Imagine making an investment in your business that statistically shows a 32% higher revenue improvement compared to your competitors. That’s the basic premise of a McKinsey report from last year. And, yes, the investment is in design. This is for all aspects of design: physical products, services, and digital or physical interactions, among others.
The McKinsey report cited analytical leadership, user experience, cross-functional talent, and continuous iterations. Let’s explore each of these terms to see what we can learn from this.
First, analytical leadership. This encompasses creating a bold, user-centric strategy, having design experts embedded in the leadership of the organization, and utilizing design metrics (for example, satisfaction ratings and usability evaluations) to carefully track results.
Second, user experience. This encompasses mapping a customer journey, from pain points to sources of delight, to understand your customers’ needs. Then, it’s critical to make sure your product or service meets these needs better than your competition.
Third, cross-functional talent. It’s a matter of making everyone in the organization responsible for the design. This one was somewhat controversial to me. I worry that this opens the door to design-by-committee. Very often, this can really dilute design’s impact when not implemented correctly. Everyone has an opinion. But, not everyone’s opinion has equal value. It takes having a design leader in place to ensure that the good ideas rise to the top, and not dilute the design to appease a committee.
Fourth, continuous iterations. Design can often improve and gain more value as we learn from past efforts. It requires research into user experiences to find out what works and what doesn’t. It’s a matter of continually refining these efforts to make the end product—whether it’s a physical product, service, or digital or physical interaction—the best solution possible.
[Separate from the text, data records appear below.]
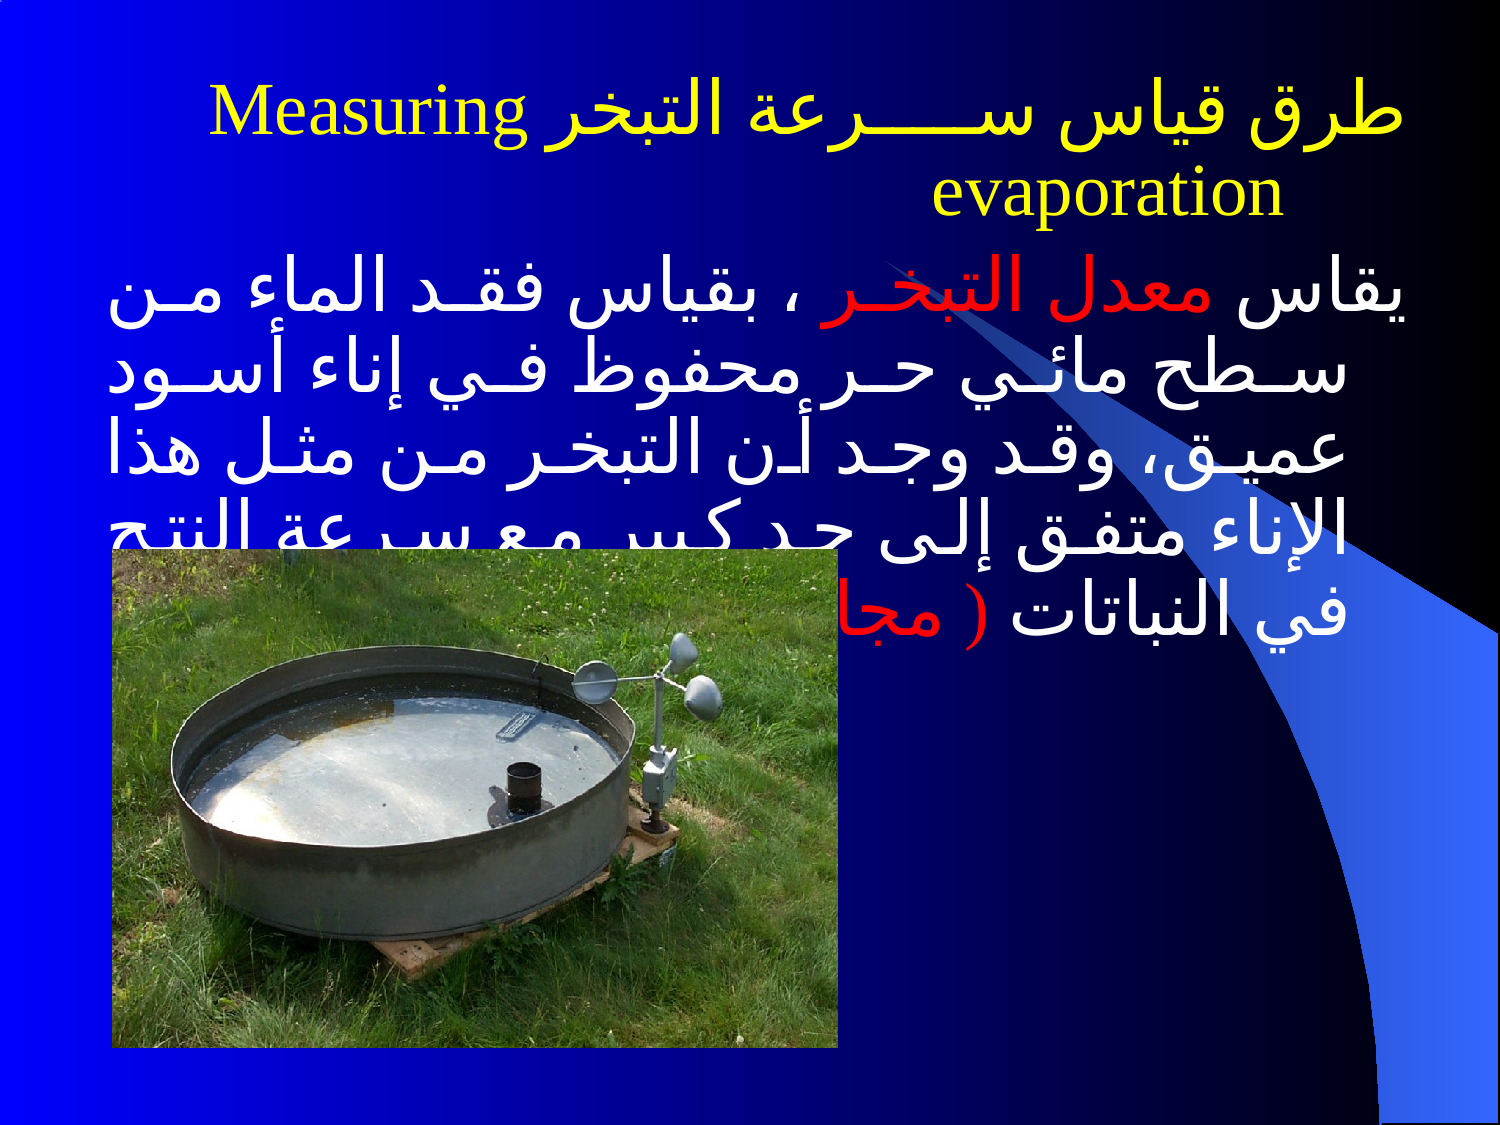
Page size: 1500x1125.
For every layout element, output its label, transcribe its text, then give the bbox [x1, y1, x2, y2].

list طرق قياس سرعة التبخر Measuring evaporation يقاس معدل التبخر ، بقياس فقد الماء من سطح مائي حر محفوظ في إناء أسود عميق، وقد وجد أن التبخر من مثل هذا الإناء متفق إلى حد كبير مع سرعة النتح في النباتات ( مجاهد وآخرون ، 1990). [74, 62, 1438, 501]
picture [112, 549, 838, 1048]
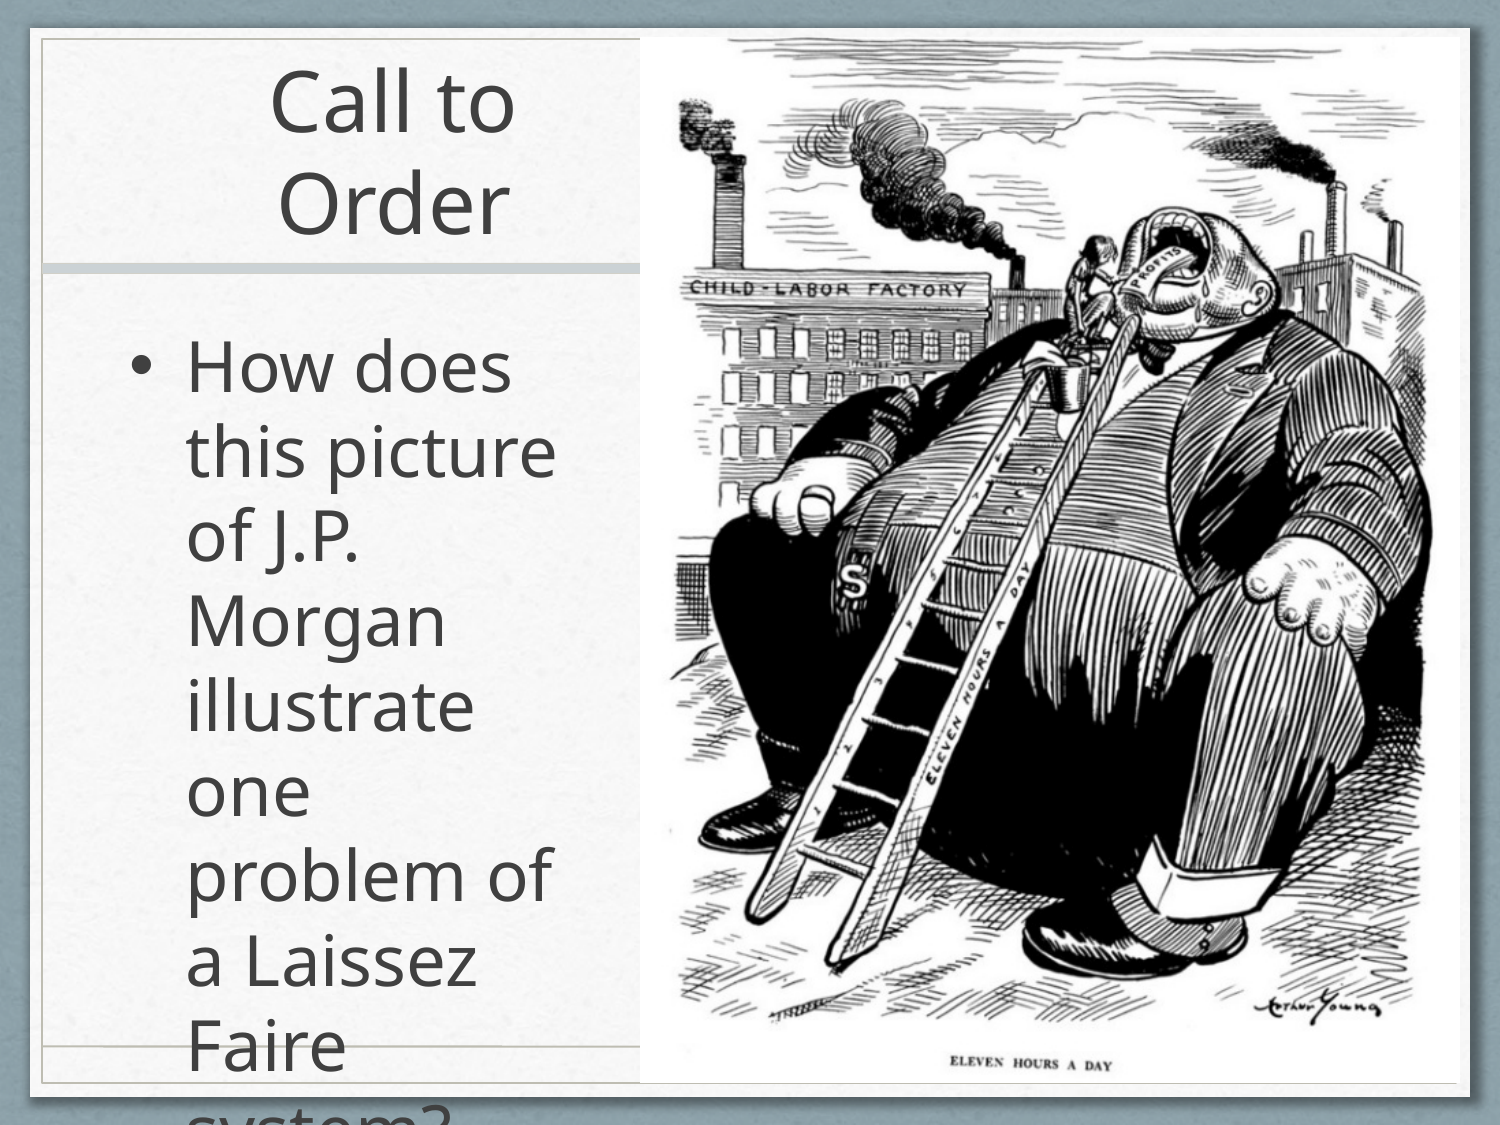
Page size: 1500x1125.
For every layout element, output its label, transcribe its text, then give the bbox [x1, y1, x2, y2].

picture [30, 28, 1470, 1097]
title Call to Order [147, 40, 632, 260]
list How does this picture of J.P. Morgan illustrate one problem of a Laissez Faire system? [114, 313, 608, 959]
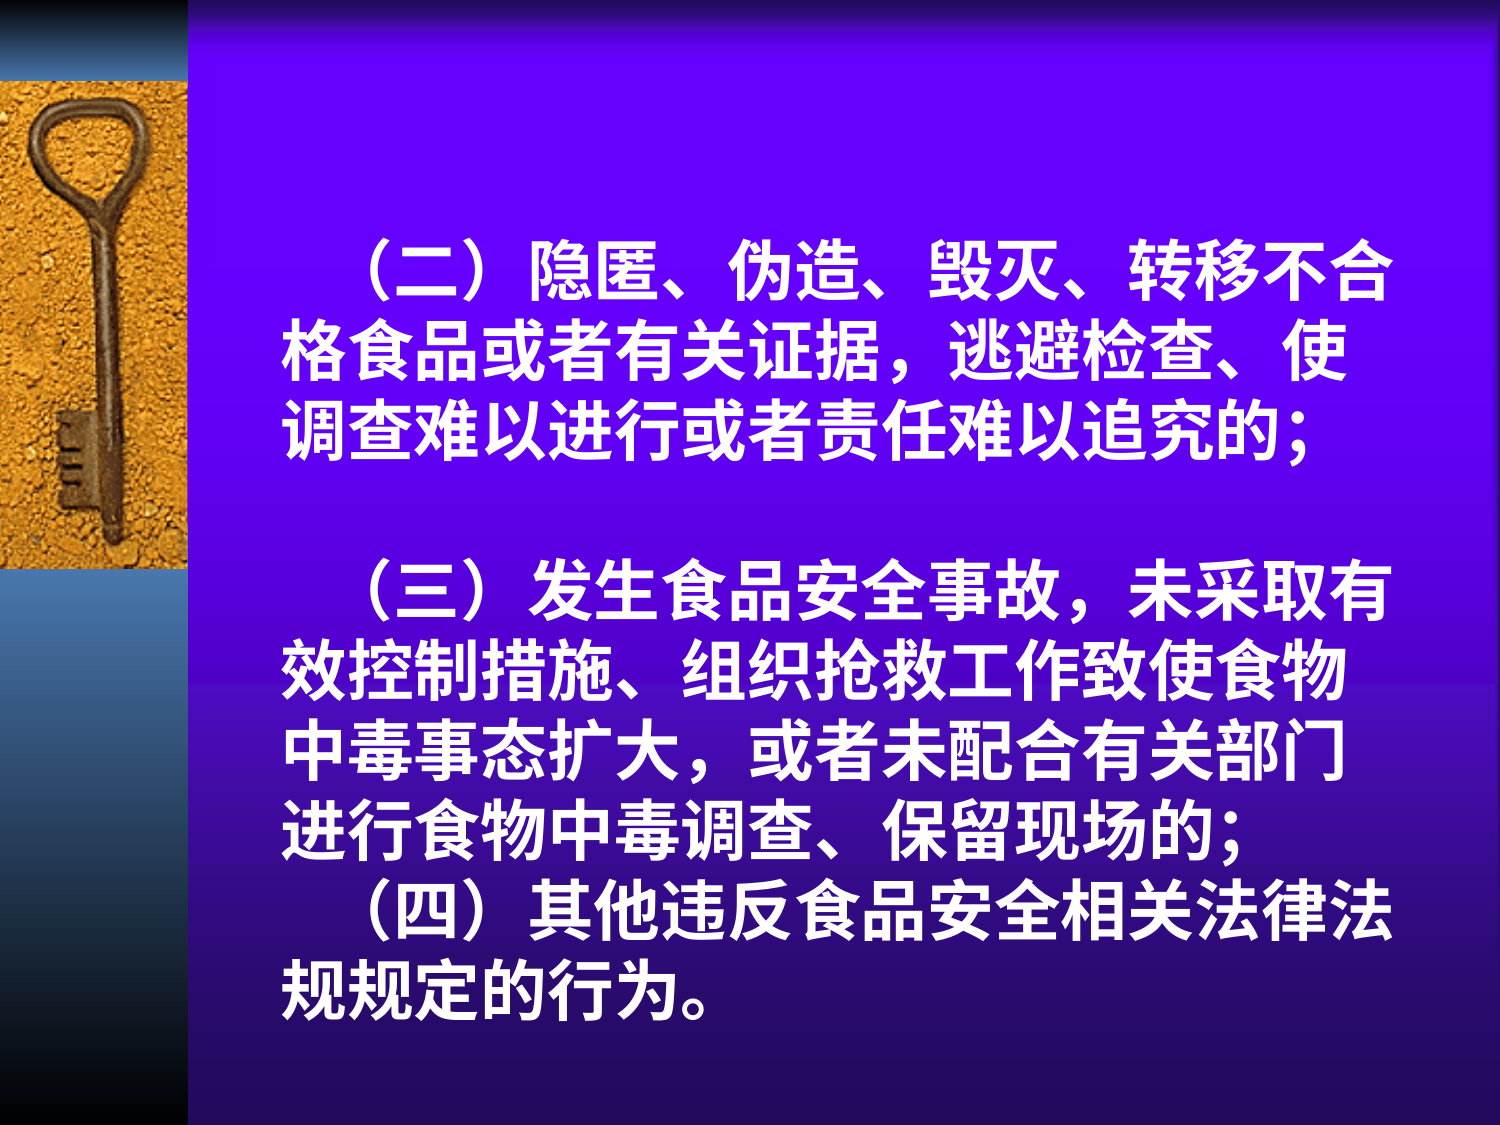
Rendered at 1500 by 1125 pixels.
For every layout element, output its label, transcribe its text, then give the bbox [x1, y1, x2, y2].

picture [0, 0, 1500, 1125]
text_box （二）隐匿、伪造、毁灭、转移不合格食品或者有关证据，逃避检查、使调查难以进行或者责任难以追究的； （三）发生食品安全事故，未采取有效控制措施、组织抢救工作致使食物中毒事态扩大，或者未配合有关部门进行食物中毒调查、保留现场的； （四）其他违反食品安全相关法律法规规定的行为。 [265, 101, 1424, 1117]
The value of great design. It takes a designer with a ton of experience to help get you there—one that values your company’s goals but not at the expense of your customers. Sometimes, it takes someone from outside your organization to help keep your focus from a strictly profit-driven company to one that keeps this balanced with what your customers find valuable. This can often drive significant long-term growth. And based on the McKinsey report, that amounts to 32% higher revenue for companies that score high in their design methodologies.